Far-Reaching Dispersal of Borrelia burgdorferi Sensu Lato-Infected Blacklegged Ticks by Migratory Songbirds in Canada

Published Date
Journal
Healthcare (Basel, Switzerland)
Citation
Healthcare (Basel). 2018 Jul 25;6(3)
DOI
10.3390/healthcare6030089
Authors
Scott JD
Clark KL
Foley JE
Bierman BC
Durden LA
Abstract

Lyme disease has been documented in northern areas of Canada, but the source of the etiological bacterium, Borrelia burgdorferi sensulato (Bbsl) has been in doubt. We collected 87 ticks from 44 songbirds during 2017, and 24 (39%) of 62 nymphs of the blacklegged tick, Ixodes scapularis, were positive for Bbsl. We provide the first report of Bbsl-infected, songbird-transported I. scapularis in Cape Breton, Nova Scotia; Newfoundland and Labrador; north-central Manitoba, and Alberta. Notably, we report the northernmost account of Bbsl-infected ticks parasitizing a bird in Canada.

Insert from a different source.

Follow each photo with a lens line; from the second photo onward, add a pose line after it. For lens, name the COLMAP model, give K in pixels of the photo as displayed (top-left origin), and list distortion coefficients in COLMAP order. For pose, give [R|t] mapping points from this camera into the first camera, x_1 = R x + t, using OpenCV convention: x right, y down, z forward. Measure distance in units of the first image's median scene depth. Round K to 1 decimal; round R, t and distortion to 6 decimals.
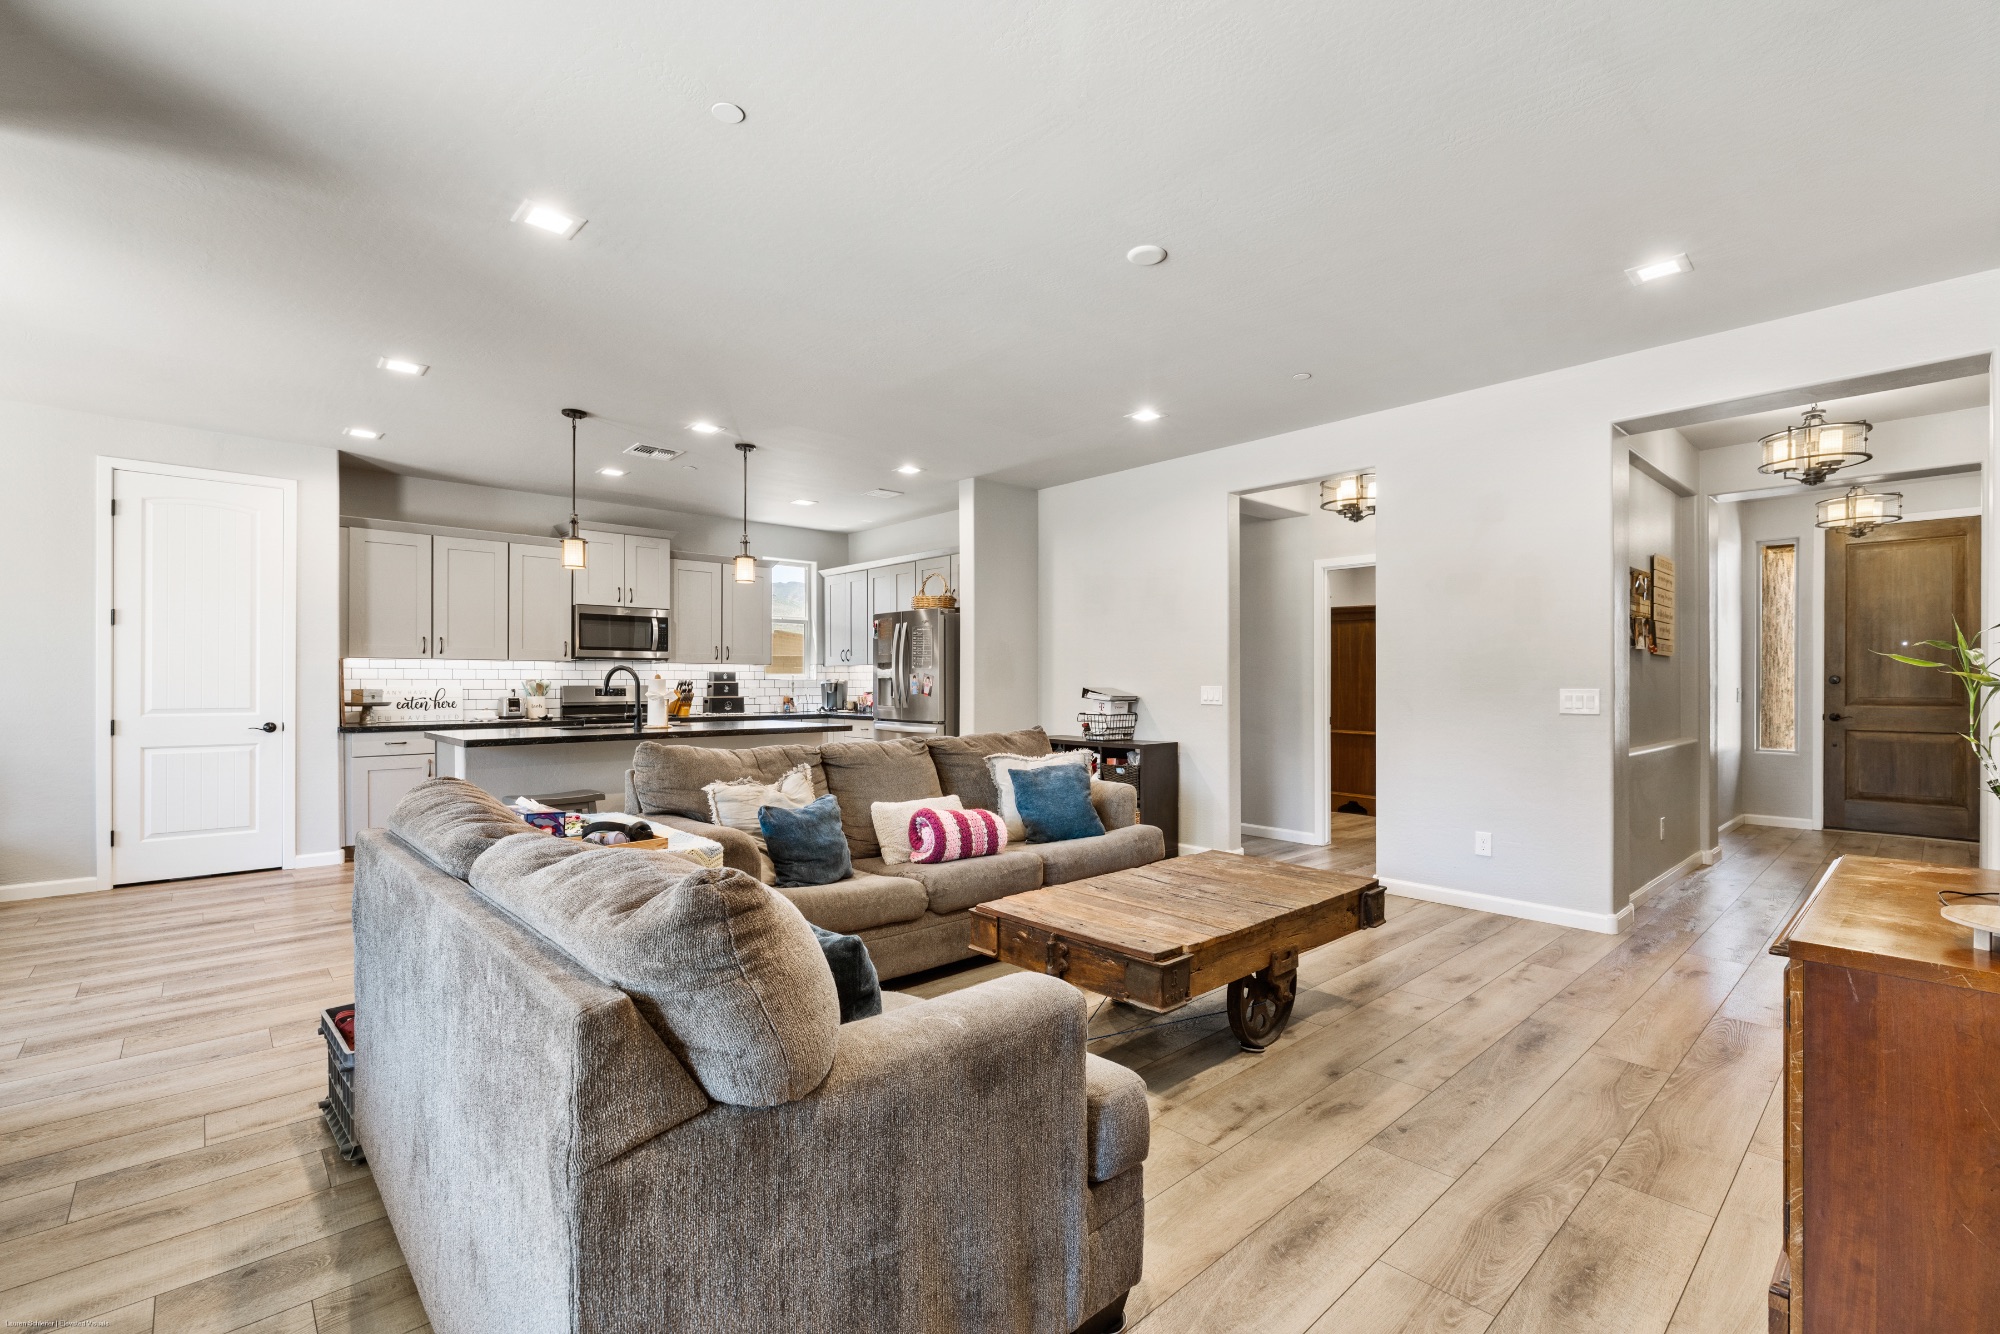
lens RADIAL K [[866.0, 0, 1016.4], [0, 866.0, 676.0], [0, 0, 1]] dist [-0.000743, 0.002152]
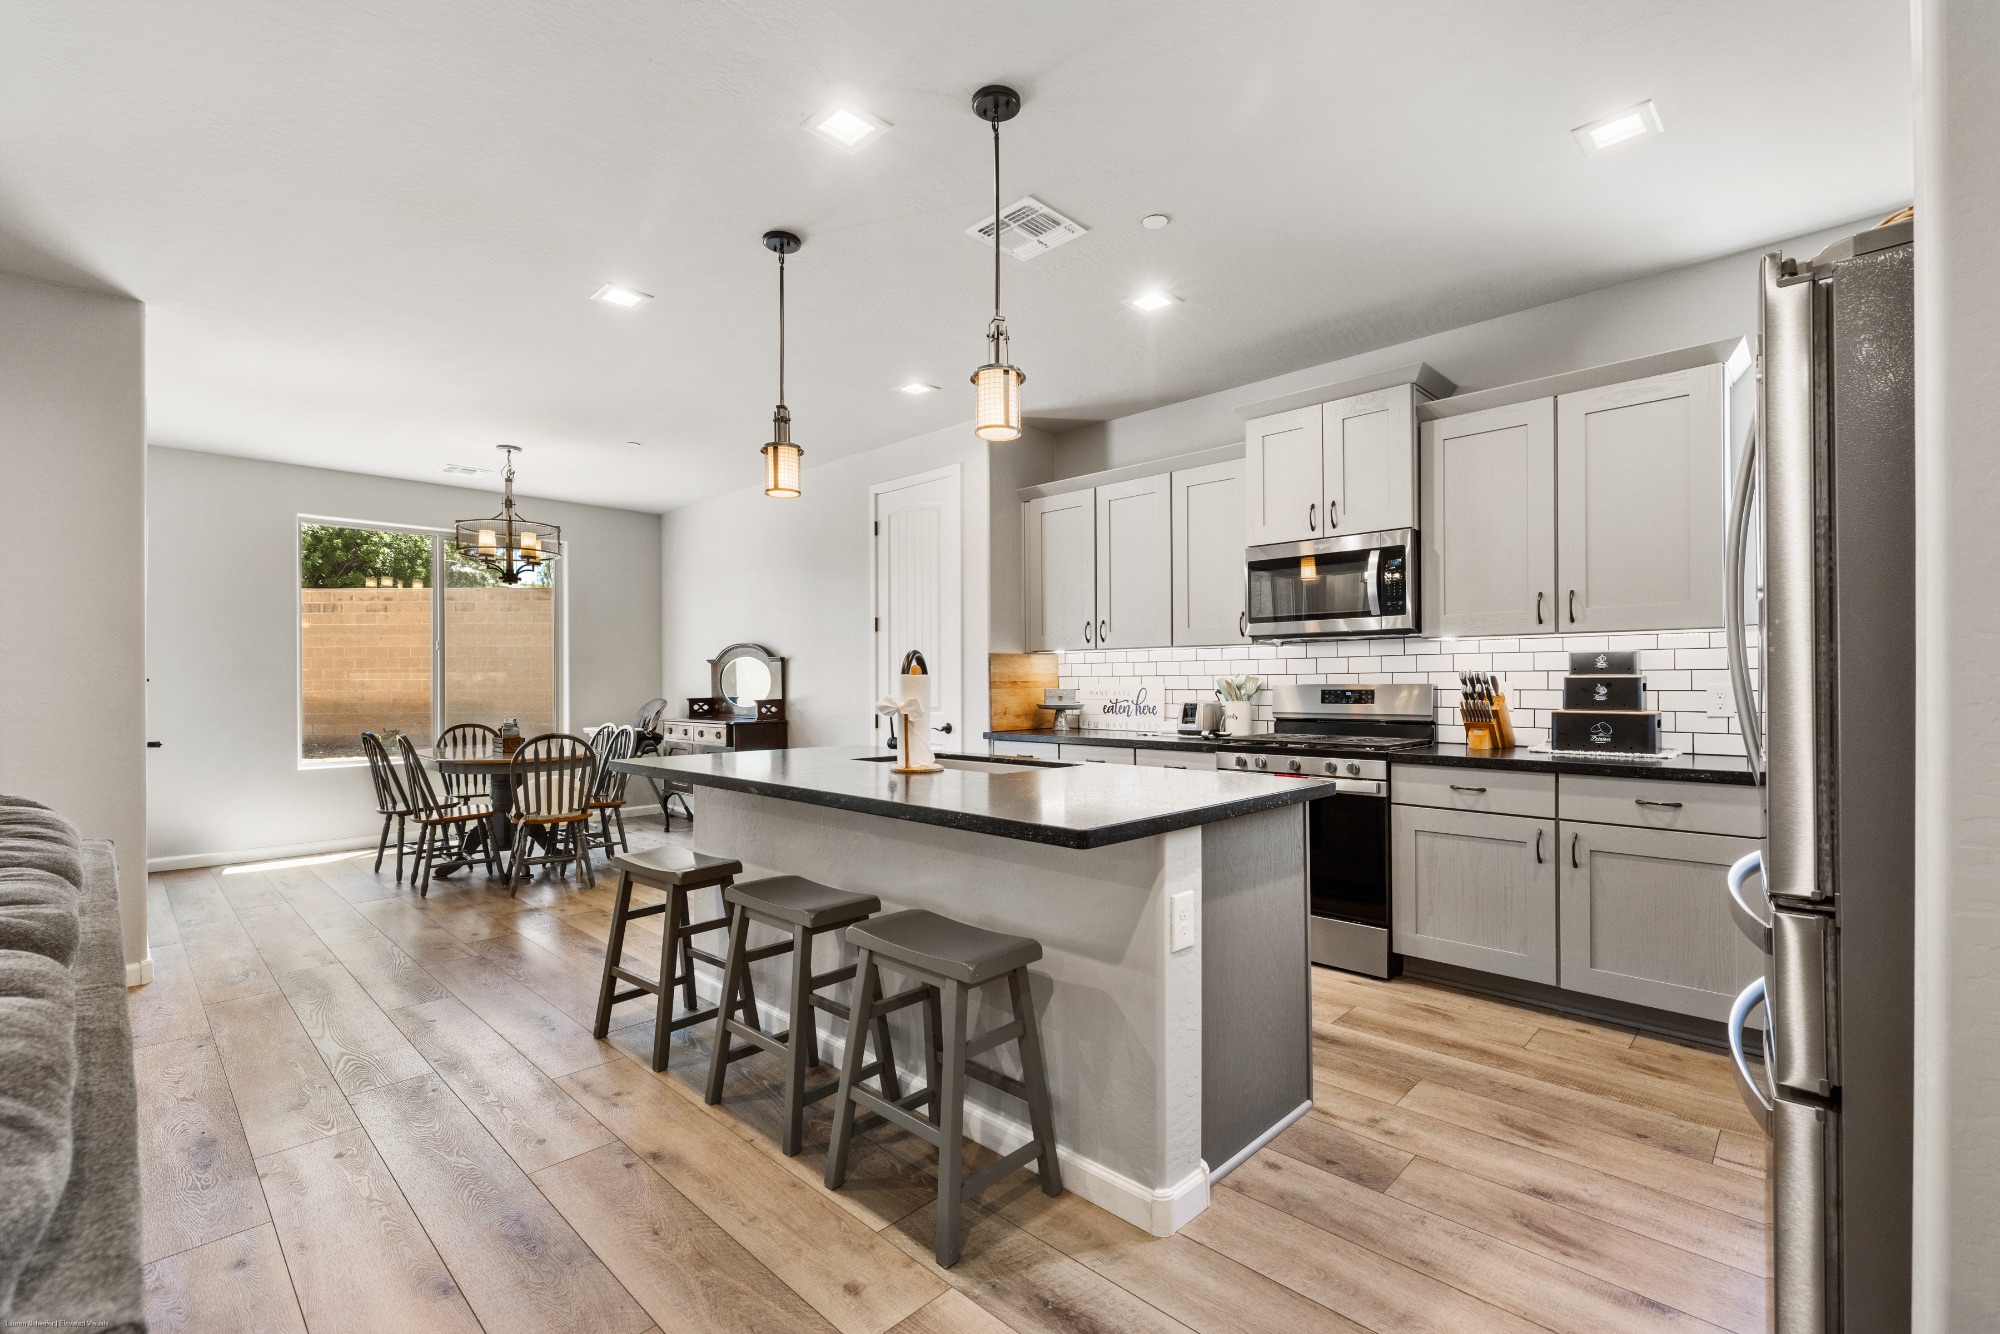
lens RADIAL K [[866.0, 0, 985.2], [0, 866.0, 679.0], [0, 0, 1]] dist [-0.000743, 0.002152]
pose [[0.044665, -0.005189, -0.998989, 0.076240], [0.012513, 0.999911, -0.004635, 0.007740], [0.998924, -0.012293, 0.044726, 0.815815]]
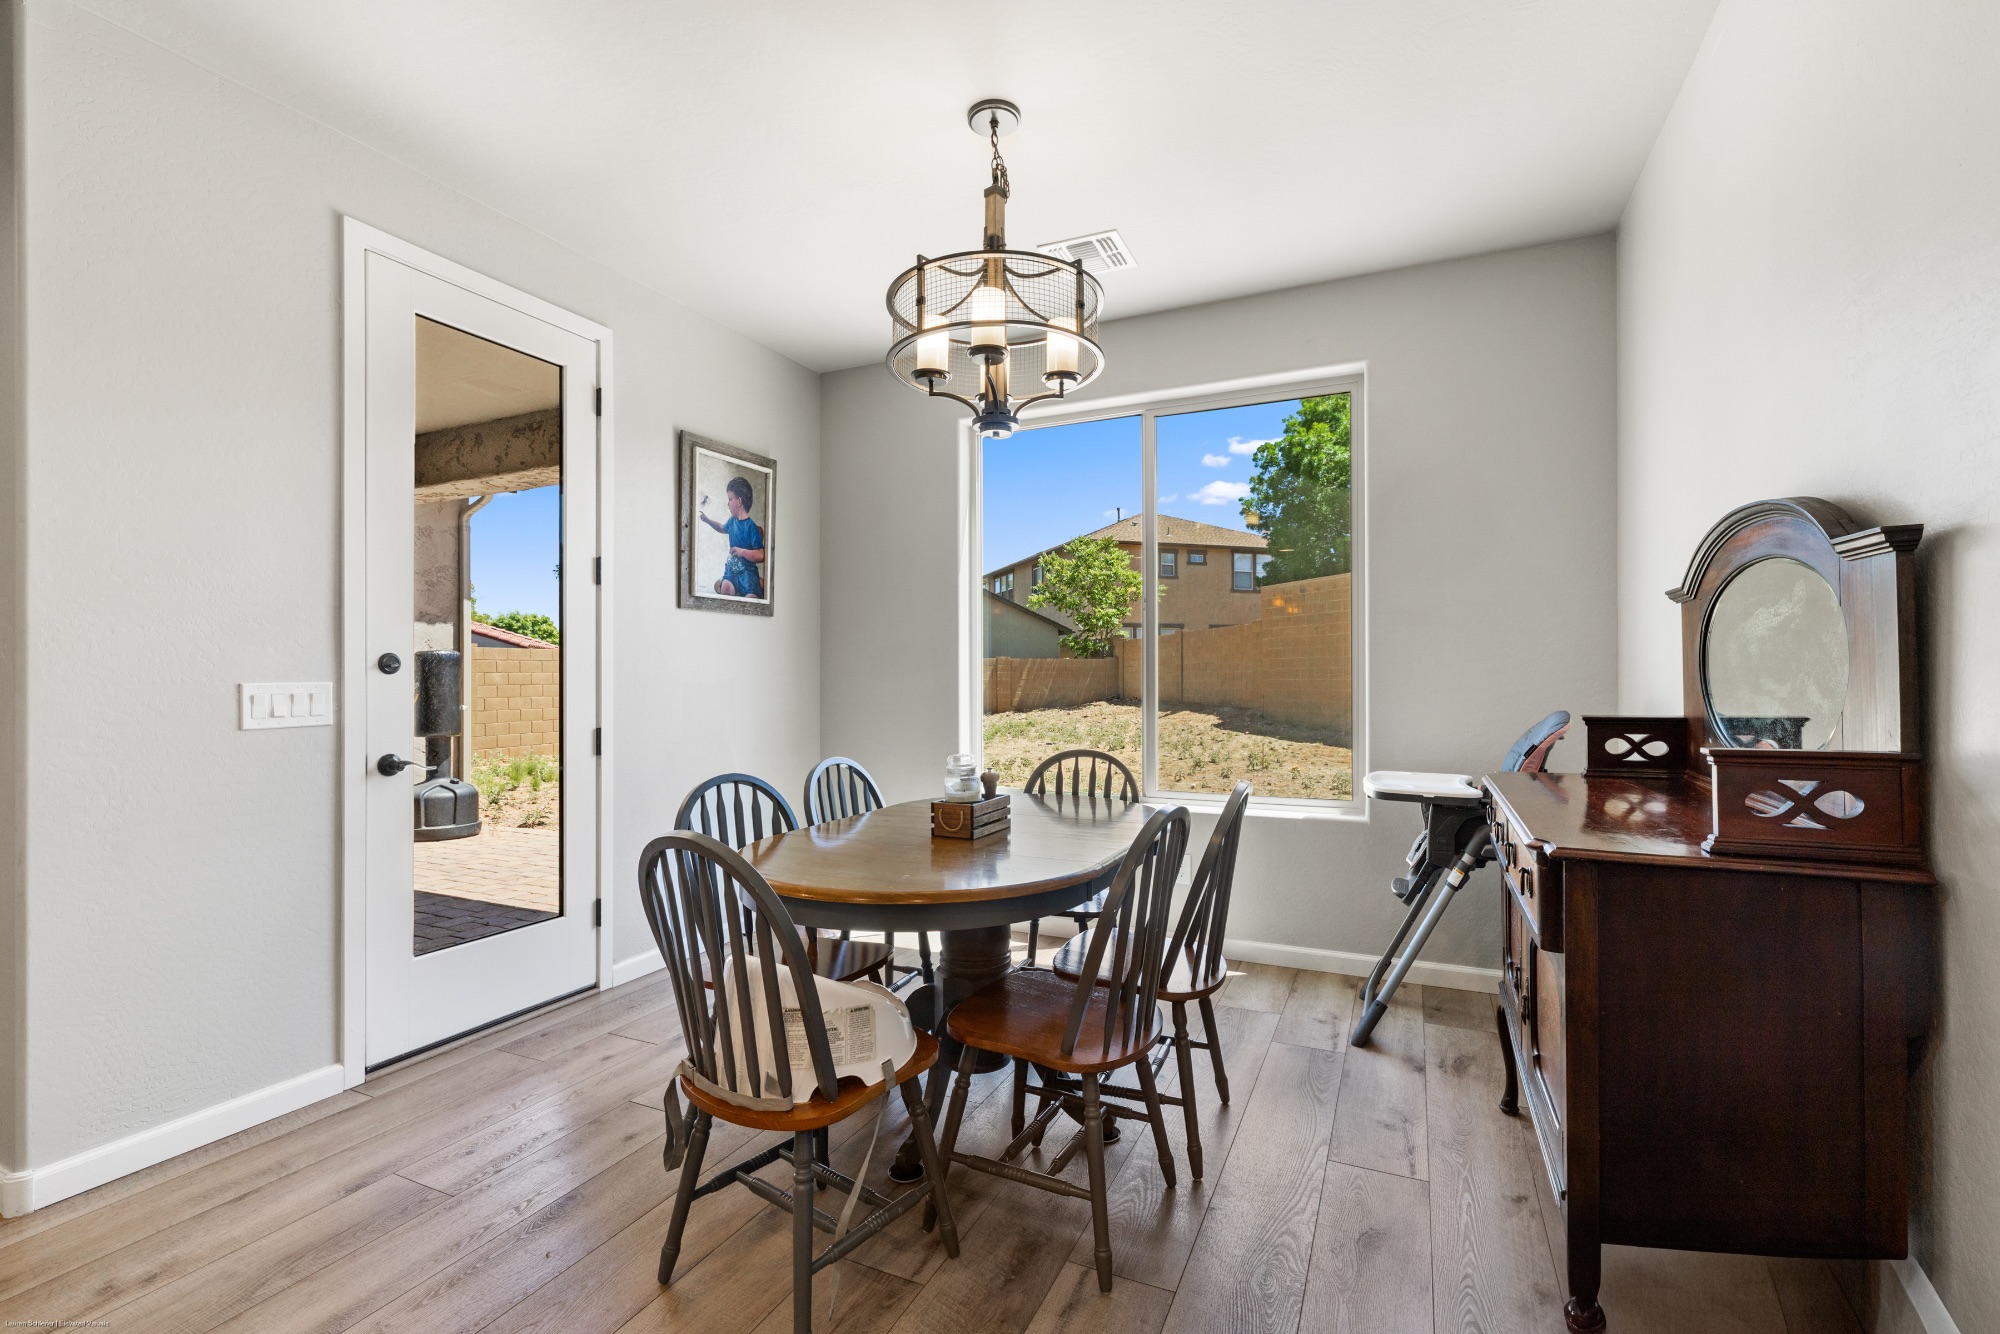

DNA extraction, PCR amplification, and DNA sequencing reveal that these Bbsl amplicons belong to Borrelia burgdorferi sensu stricto (Bbss), which is pathogenic to humans. Based on our findings, health-care providers should be aware that migratory songbirds widely disperse B. burgdorferi-infected I. scapularis in Canada's North, and local residents do not have to visit an endemic area to contract Lyme disease.